§ WHAT IS EXPECTED
Return the complete listing exactly as it reads, with each picture removed.

§ TASK INPUT
+--

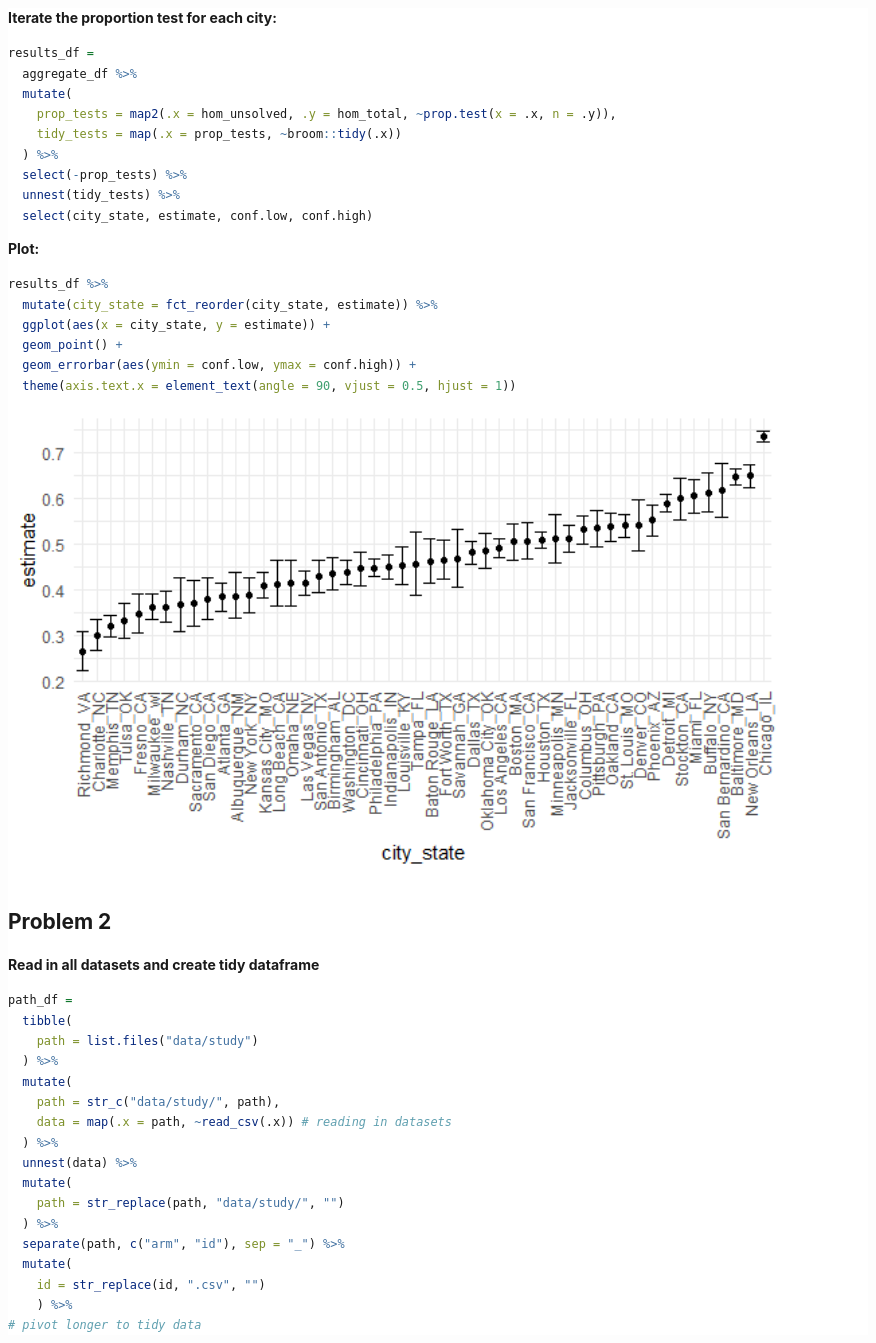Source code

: **Iterate the proportion test for each city:**

``` r
results_df = 
  aggregate_df %>% 
  mutate(
    prop_tests = map2(.x = hom_unsolved, .y = hom_total, ~prop.test(x = .x, n = .y)),
    tidy_tests = map(.x = prop_tests, ~broom::tidy(.x))
  ) %>% 
  select(-prop_tests) %>% 
  unnest(tidy_tests) %>% 
  select(city_state, estimate, conf.low, conf.high)
```

**Plot:**

``` r
results_df %>% 
  mutate(city_state = fct_reorder(city_state, estimate)) %>% 
  ggplot(aes(x = city_state, y = estimate)) +
  geom_point() + 
  geom_errorbar(aes(ymin = conf.low, ymax = conf.high)) + 
  theme(axis.text.x = element_text(angle = 90, vjust = 0.5, hjust = 1))
```

<img src="homework_5_files/figure-gfm/results_df plot-1.png" width="90%" />

## Problem 2

**Read in all datasets and create tidy dataframe**

``` r
path_df = 
  tibble(
    path = list.files("data/study")
  ) %>% 
  mutate(
    path = str_c("data/study/", path),
    data = map(.x = path, ~read_csv(.x)) # reading in datasets
  ) %>% 
  unnest(data) %>% 
  mutate(
    path = str_replace(path, "data/study/", "")
  ) %>% 
  separate(path, c("arm", "id"), sep = "_") %>% 
  mutate(
    id = str_replace(id, ".csv", "")
    ) %>% 
# pivot longer to tidy data
```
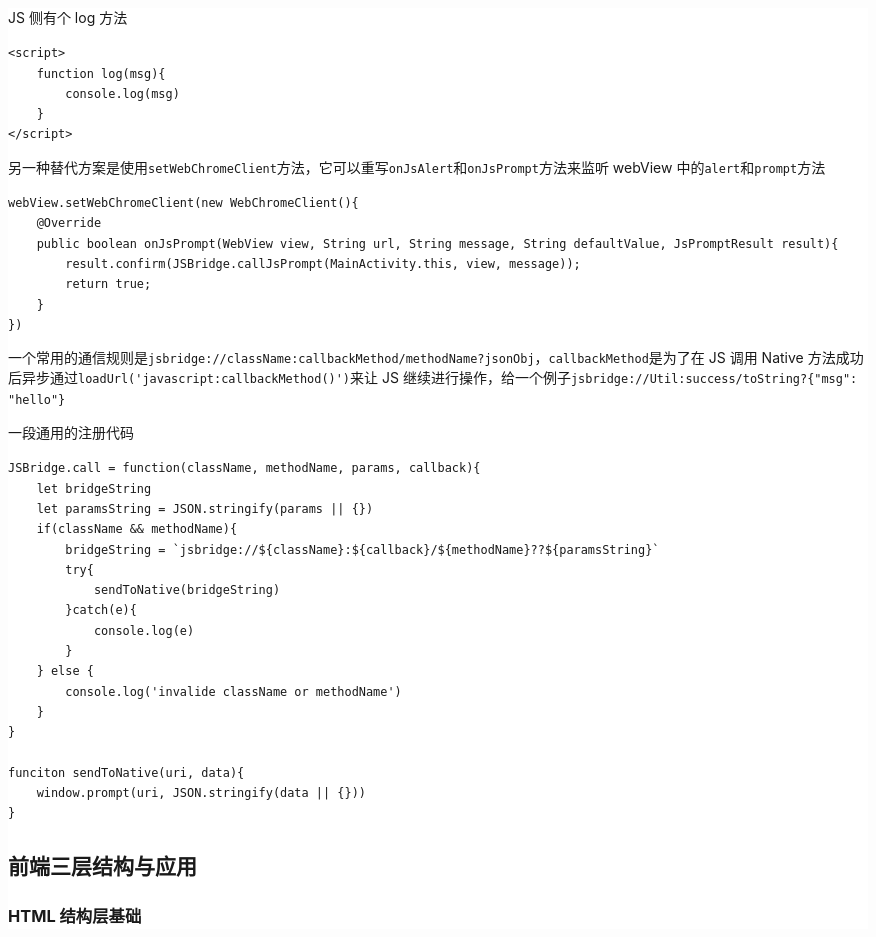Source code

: JS 侧有个 log 方法

```
<script>
	function log(msg){
		console.log(msg)
	}
</script>
```

另一种替代方案是使用`setWebChromeClient`方法，它可以重写`onJsAlert`和`onJsPrompt`方法来监听 webView 中的`alert`和`prompt`方法

```
webView.setWebChromeClient(new WebChromeClient(){
	@Override
	public boolean onJsPrompt(WebView view, String url, String message, String defaultValue, JsPromptResult result){
		result.confirm(JSBridge.callJsPrompt(MainActivity.this, view, message));
		return true;
	}
})
```

一个常用的通信规则是`jsbridge://className:callbackMethod/methodName?jsonObj`，`callbackMethod`是为了在 JS 调用 Native 方法成功后异步通过`loadUrl('javascript:callbackMethod()')`来让 JS 继续进行操作，给一个例子`jsbridge://Util:success/toString?{"msg": "hello"}`

一段通用的注册代码

```
JSBridge.call = function(className, methodName, params, callback){
	let bridgeString
	let paramsString = JSON.stringify(params || {})
	if(className && methodName){
		bridgeString = `jsbridge://${className}:${callback}/${methodName}??${paramsString}`
		try{
			sendToNative(bridgeString)
		}catch(e){
			console.log(e)
		}
	} else {
		console.log('invalide className or methodName')
	}
}

funciton sendToNative(uri, data){
	window.prompt(uri, JSON.stringify(data || {}))
}
```

## 前端三层结构与应用

### HTML 结构层基础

+--

§ TASK SOLUTION
Source code

: **Iterate the proportion test for each city:**

``` r
results_df = 
  aggregate_df %>% 
  mutate(
    prop_tests = map2(.x = hom_unsolved, .y = hom_total, ~prop.test(x = .x, n = .y)),
    tidy_tests = map(.x = prop_tests, ~broom::tidy(.x))
  ) %>% 
  select(-prop_tests) %>% 
  unnest(tidy_tests) %>% 
  select(city_state, estimate, conf.low, conf.high)
```

**Plot:**

``` r
results_df %>% 
  mutate(city_state = fct_reorder(city_state, estimate)) %>% 
  ggplot(aes(x = city_state, y = estimate)) +
  geom_point() + 
  geom_errorbar(aes(ymin = conf.low, ymax = conf.high)) + 
  theme(axis.text.x = element_text(angle = 90, vjust = 0.5, hjust = 1))
```

<img src="homework_5_files/figure-gfm/results_df plot-1.png" width="90%" />

## Problem 2

**Read in all datasets and create tidy dataframe**

``` r
path_df = 
  tibble(
    path = list.files("data/study")
  ) %>% 
  mutate(
    path = str_c("data/study/", path),
    data = map(.x = path, ~read_csv(.x)) # reading in datasets
  ) %>% 
  unnest(data) %>% 
  mutate(
    path = str_replace(path, "data/study/", "")
  ) %>% 
  separate(path, c("arm", "id"), sep = "_") %>% 
  mutate(
    id = str_replace(id, ".csv", "")
    ) %>% 
# pivot longer to tidy data
```
Source code

: JS 侧有个 log 方法

```
<script>
	function log(msg){
		console.log(msg)
	}
</script>
```

另一种替代方案是使用`setWebChromeClient`方法，它可以重写`onJsAlert`和`onJsPrompt`方法来监听 webView 中的`alert`和`prompt`方法

```
webView.setWebChromeClient(new WebChromeClient(){
	@Override
	public boolean onJsPrompt(WebView view, String url, String message, String defaultValue, JsPromptResult result){
		result.confirm(JSBridge.callJsPrompt(MainActivity.this, view, message));
		return true;
	}
})
```

一个常用的通信规则是`jsbridge://className:callbackMethod/methodName?jsonObj`，`callbackMethod`是为了在 JS 调用 Native 方法成功后异步通过`loadUrl('javascript:callbackMethod()')`来让 JS 继续进行操作，给一个例子`jsbridge://Util:success/toString?{"msg": "hello"}`

一段通用的注册代码

```
JSBridge.call = function(className, methodName, params, callback){
	let bridgeString
	let paramsString = JSON.stringify(params || {})
	if(className && methodName){
		bridgeString = `jsbridge://${className}:${callback}/${methodName}??${paramsString}`
		try{
			sendToNative(bridgeString)
		}catch(e){
			console.log(e)
		}
	} else {
		console.log('invalide className or methodName')
	}
}

funciton sendToNative(uri, data){
	window.prompt(uri, JSON.stringify(data || {}))
}
```

## 前端三层结构与应用

### HTML 结构层基础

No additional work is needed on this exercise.